# FRAGMENTO:

Nada es necesariamente objetable en Ricardo Fort. Es su vida. Pero algo pasa en la cultura masiva argentina. En su centro de gravedad. En los grandes medios. Allí, Ricardo Fort es posiblemente un síntoma. Un síntoma de la falta de proyecto de país y de futuro que recorre las mentes ansiosas y presumidas de algunos sectores medios vernáculos. Los grandes medios –que hoy ocupan el lugar de la esfera pública– son actores centrales en la construcción de la dimensión simbólica de la nación. Tienen la responsabilidad de agregar al territorio, al soporte físico y geográfico, la construcción del modo de ser, actuar y pensar como argentinos. Teóricamente, los medios masivos son el lugar de reproducción de una identidad. Lo que el ensayista colombiano Omar Rincón llama “la construcción de las comunidades sentimentales”.
Ricardo Fort es un síntoma. Y ese síntoma dice que los grandes medios librados a su lógica interna construyen siempre el mismo modelo: el de los noventa, el del individualismo, el del narcisismo programático. Porque algunos de ellos se han concentrado en destituir simbólica y culturalmente las políticas públicas impulsadas por el actual Gobierno. Y en ese camino destitutivo tienden a arrasar con todas las creencias. Su lógica negativa intenta minar el diseño simbólico del proyecto de país y de futuro en curso. Pero no construyen otro alternativo. Para ellos, en el Estado no hay proyecto. Hay un grupo de autoritarios y facinerosos. Todos bajo sospecha. Todos sujetos a denuncias, juicios y peritajes. En el Estado no hay nada. Entonces, es lógico: una sociedad que no cree en nada cree en Ricardo Fort. Ese muchachote de la mirada perdida, en infinita pose, el exponente involuntario de un modelo individual no replicable o replicable para pocos. Un Isidoro Cañones, con cierto aire de rara tristeza: el feliz propietario de una vida en la que el dinero no procede del trabajo ni su destino es el ahorro o la inversión. Por eso, cuando las cámaras de los grandes medios buscan, frenéticos e incansables, su imagen repetida al infinito, sin querer, sin saber lo que están haciendo, revelan que lo único que pueden ofrecer es el narcisismo programático de un raro playboy de estilo retro que en los noventa era un adolescente. Un adolescente rico y con tristeza.
* Jefe de Gabinete de Asesores de la Secretaría de Medios de la Nación.

Entradas del conjunto de datos
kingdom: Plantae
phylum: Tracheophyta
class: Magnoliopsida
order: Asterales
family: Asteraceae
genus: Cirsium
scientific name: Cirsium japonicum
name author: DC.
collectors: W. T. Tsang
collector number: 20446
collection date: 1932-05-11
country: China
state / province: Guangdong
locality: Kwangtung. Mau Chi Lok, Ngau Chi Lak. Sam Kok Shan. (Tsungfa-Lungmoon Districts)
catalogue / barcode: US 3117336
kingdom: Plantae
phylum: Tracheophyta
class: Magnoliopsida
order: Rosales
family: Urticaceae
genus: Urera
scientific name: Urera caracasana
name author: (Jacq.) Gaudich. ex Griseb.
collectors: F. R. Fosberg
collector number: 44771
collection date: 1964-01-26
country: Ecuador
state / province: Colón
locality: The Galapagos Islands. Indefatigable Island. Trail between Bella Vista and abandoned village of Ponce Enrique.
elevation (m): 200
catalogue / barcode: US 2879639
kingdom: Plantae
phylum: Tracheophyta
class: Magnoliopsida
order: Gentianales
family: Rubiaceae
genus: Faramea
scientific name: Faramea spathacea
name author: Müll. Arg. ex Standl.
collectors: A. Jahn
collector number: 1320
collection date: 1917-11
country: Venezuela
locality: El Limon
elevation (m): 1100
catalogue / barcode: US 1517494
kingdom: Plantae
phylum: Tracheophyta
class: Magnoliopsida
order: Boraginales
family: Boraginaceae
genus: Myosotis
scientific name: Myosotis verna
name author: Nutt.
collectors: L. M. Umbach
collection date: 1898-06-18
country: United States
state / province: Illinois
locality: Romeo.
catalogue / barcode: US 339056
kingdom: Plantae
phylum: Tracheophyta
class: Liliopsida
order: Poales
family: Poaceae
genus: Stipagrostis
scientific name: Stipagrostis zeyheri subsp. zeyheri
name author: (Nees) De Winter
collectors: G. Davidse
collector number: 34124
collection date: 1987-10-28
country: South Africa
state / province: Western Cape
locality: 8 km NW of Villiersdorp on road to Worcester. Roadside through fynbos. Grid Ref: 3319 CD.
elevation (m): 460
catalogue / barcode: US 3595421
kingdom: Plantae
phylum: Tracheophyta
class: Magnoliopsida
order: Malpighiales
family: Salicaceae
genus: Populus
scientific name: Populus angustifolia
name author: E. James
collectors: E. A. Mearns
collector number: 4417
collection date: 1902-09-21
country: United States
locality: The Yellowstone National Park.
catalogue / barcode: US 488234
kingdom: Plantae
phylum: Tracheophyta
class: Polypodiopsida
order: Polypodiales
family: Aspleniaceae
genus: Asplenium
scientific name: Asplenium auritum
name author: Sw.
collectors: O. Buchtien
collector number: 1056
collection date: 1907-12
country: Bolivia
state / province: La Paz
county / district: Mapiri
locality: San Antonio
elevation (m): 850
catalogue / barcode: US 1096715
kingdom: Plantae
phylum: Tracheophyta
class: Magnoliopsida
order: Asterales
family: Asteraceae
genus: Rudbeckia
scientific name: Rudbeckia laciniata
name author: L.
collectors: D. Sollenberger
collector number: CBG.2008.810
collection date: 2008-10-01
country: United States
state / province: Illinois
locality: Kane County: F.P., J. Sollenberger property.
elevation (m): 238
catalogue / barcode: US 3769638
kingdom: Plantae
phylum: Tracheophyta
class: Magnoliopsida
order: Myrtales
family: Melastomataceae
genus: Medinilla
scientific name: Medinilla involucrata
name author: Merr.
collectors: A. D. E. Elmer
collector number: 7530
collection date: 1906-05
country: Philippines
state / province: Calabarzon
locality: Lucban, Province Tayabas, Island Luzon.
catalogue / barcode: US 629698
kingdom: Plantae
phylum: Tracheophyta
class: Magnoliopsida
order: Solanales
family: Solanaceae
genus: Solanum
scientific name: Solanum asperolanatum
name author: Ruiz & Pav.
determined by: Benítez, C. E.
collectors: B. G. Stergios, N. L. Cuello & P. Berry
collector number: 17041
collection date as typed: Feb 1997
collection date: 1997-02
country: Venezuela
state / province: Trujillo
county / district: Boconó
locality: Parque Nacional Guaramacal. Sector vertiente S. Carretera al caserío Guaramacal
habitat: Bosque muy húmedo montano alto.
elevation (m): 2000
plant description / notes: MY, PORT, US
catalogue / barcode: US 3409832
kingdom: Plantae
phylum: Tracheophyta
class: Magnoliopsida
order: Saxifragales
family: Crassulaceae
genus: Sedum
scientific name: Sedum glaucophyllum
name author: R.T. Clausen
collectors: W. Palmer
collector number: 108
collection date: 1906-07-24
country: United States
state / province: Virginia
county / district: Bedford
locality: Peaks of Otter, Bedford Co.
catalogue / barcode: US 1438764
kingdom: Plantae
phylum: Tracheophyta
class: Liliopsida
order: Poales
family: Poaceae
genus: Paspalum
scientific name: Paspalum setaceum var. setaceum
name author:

# OBJETIVO DE LA TAREA:
En el fragmento, ¿cómo llama el ensayista colombiano Omar Rincón a lo que ocurre cuando los medios masivos reproducen una identidad?

# TAREA RESUELTA:
La construcción de las comunidades sentimentales.